(Data excerpts)
#####

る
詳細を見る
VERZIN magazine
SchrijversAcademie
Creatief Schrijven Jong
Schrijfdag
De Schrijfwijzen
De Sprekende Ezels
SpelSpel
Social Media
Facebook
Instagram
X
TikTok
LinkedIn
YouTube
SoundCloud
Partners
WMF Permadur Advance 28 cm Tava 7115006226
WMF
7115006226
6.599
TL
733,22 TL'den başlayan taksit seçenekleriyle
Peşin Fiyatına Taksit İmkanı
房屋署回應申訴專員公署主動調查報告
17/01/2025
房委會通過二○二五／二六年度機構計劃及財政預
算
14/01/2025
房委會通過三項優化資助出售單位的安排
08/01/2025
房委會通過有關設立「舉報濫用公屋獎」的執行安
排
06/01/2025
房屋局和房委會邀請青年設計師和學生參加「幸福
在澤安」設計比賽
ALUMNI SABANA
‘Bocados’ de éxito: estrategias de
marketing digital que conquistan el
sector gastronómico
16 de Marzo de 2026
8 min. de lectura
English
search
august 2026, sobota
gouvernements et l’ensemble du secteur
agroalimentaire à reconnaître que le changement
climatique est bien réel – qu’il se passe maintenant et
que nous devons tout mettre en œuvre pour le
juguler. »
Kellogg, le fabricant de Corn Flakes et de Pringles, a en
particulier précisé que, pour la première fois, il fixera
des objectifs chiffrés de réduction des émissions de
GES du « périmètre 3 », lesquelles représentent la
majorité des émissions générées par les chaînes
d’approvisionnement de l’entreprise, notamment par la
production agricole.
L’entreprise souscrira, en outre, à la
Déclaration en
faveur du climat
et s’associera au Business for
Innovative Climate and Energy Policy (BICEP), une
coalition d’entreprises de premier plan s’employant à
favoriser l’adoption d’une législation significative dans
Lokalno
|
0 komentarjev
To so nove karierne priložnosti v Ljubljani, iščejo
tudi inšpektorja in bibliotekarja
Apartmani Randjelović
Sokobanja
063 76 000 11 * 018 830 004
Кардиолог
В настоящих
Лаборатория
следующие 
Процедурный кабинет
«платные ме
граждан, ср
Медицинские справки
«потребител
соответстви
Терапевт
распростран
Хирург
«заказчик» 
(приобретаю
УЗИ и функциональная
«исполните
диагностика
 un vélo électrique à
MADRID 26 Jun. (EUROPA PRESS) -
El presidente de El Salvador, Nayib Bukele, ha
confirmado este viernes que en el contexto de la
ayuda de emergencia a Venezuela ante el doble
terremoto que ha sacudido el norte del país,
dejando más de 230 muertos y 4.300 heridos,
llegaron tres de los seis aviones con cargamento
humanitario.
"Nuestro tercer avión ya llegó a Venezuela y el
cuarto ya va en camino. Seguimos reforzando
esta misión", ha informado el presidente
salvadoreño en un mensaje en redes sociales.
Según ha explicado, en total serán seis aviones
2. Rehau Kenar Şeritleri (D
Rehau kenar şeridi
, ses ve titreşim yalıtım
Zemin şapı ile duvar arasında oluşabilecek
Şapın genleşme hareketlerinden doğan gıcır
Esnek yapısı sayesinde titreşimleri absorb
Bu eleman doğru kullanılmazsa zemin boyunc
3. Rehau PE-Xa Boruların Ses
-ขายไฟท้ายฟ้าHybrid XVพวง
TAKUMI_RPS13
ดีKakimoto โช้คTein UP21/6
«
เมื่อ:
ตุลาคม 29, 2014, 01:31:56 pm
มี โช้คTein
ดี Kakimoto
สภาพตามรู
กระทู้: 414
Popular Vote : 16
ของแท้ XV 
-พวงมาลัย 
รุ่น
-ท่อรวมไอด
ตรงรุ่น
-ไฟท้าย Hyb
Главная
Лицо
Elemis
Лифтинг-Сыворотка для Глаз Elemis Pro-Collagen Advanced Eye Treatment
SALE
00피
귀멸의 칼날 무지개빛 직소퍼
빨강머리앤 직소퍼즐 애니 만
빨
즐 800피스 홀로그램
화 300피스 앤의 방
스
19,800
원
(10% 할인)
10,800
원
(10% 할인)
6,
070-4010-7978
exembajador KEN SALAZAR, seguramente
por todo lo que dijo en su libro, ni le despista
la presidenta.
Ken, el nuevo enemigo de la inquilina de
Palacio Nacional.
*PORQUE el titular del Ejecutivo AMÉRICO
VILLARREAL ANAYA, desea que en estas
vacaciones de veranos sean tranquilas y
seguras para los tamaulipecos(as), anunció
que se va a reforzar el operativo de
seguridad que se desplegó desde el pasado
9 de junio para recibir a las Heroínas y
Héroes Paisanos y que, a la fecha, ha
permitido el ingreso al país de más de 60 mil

#####

Repeat all the lines above verbatim.

Exercise output:
る
詳細を見る
VERZIN magazine
SchrijversAcademie
Creatief Schrijven Jong
Schrijfdag
De Schrijfwijzen
De Sprekende Ezels
SpelSpel
Social Media
Facebook
Instagram
X
TikTok
LinkedIn
YouTube
SoundCloud
Partners
WMF Permadur Advance 28 cm Tava 7115006226
WMF
7115006226
6.599
TL
733,22 TL'den başlayan taksit seçenekleriyle
Peşin Fiyatına Taksit İmkanı
房屋署回應申訴專員公署主動調查報告
17/01/2025
房委會通過二○二五／二六年度機構計劃及財政預
算
14/01/2025
房委會通過三項優化資助出售單位的安排
08/01/2025
房委會通過有關設立「舉報濫用公屋獎」的執行安
排
06/01/2025
房屋局和房委會邀請青年設計師和學生參加「幸福
在澤安」設計比賽
ALUMNI SABANA
‘Bocados’ de éxito: estrategias de
marketing digital que conquistan el
sector gastronómico
16 de Marzo de 2026
8 min. de lectura
English
search
august 2026, sobota
gouvernements et l’ensemble du secteur
agroalimentaire à reconnaître que le changement
climatique est bien réel – qu’il se passe maintenant et
que nous devons tout mettre en œuvre pour le
juguler. »
Kellogg, le fabricant de Corn Flakes et de Pringles, a en
particulier précisé que, pour la première fois, il fixera
des objectifs chiffrés de réduction des émissions de
GES du « périmètre 3 », lesquelles représentent la
majorité des émissions générées par les chaînes
d’approvisionnement de l’entreprise, notamment par la
production agricole.
L’entreprise souscrira, en outre, à la
Déclaration en
faveur du climat
et s’associera au Business for
Innovative Climate and Energy Policy (BICEP), une
coalition d’entreprises de premier plan s’employant à
favoriser l’adoption d’une législation significative dans
Lokalno
|
0 komentarjev
To so nove karierne priložnosti v Ljubljani, iščejo
tudi inšpektorja in bibliotekarja
Apartmani Randjelović
Sokobanja
063 76 000 11 * 018 830 004
Кардиолог
В настоящих
Лаборатория
следующие 
Процедурный кабинет
«платные ме
граждан, ср
Медицинские справки
«потребител
соответстви
Терапевт
распростран
Хирург
«заказчик» 
(приобретаю
УЗИ и функциональная
«исполните
диагностика
 un vélo électrique à
MADRID 26 Jun. (EUROPA PRESS) -
El presidente de El Salvador, Nayib Bukele, ha
confirmado este viernes que en el contexto de la
ayuda de emergencia a Venezuela ante el doble
terremoto que ha sacudido el norte del país,
dejando más de 230 muertos y 4.300 heridos,
llegaron tres de los seis aviones con cargamento
humanitario.
"Nuestro tercer avión ya llegó a Venezuela y el
cuarto ya va en camino. Seguimos reforzando
esta misión", ha informado el presidente
salvadoreño en un mensaje en redes sociales.
Según ha explicado, en total serán seis aviones
2. Rehau Kenar Şeritleri (D
Rehau kenar şeridi
, ses ve titreşim yalıtım
Zemin şapı ile duvar arasında oluşabilecek
Şapın genleşme hareketlerinden doğan gıcır
Esnek yapısı sayesinde titreşimleri absorb
Bu eleman doğru kullanılmazsa zemin boyunc
3. Rehau PE-Xa Boruların Ses
-ขายไฟท้ายฟ้าHybrid XVพวง
TAKUMI_RPS13
ดีKakimoto โช้คTein UP21/6
«
เมื่อ:
ตุลาคม 29, 2014, 01:31:56 pm
มี โช้คTein
ดี Kakimoto
สภาพตามรู
กระทู้: 414
Popular Vote : 16
ของแท้ XV 
-พวงมาลัย 
รุ่น
-ท่อรวมไอด
ตรงรุ่น
-ไฟท้าย Hyb
Главная
Лицо
Elemis
Лифтинг-Сыворотка для Глаз Elemis Pro-Collagen Advanced Eye Treatment
SALE
00피
귀멸의 칼날 무지개빛 직소퍼
빨강머리앤 직소퍼즐 애니 만
빨
즐 800피스 홀로그램
화 300피스 앤의 방
스
19,800
원
(10% 할인)
10,800
원
(10% 할인)
6,
070-4010-7978
exembajador KEN SALAZAR, seguramente
por todo lo que dijo en su libro, ni le despista
la presidenta.
Ken, el nuevo enemigo de la inquilina de
Palacio Nacional.
*PORQUE el titular del Ejecutivo AMÉRICO
VILLARREAL ANAYA, desea que en estas
vacaciones de veranos sean tranquilas y
seguras para los tamaulipecos(as), anunció
que se va a reforzar el operativo de
seguridad que se desplegó desde el pasado
9 de junio para recibir a las Heroínas y
Héroes Paisanos y que, a la fecha, ha
permitido el ingreso al país de más de 60 mil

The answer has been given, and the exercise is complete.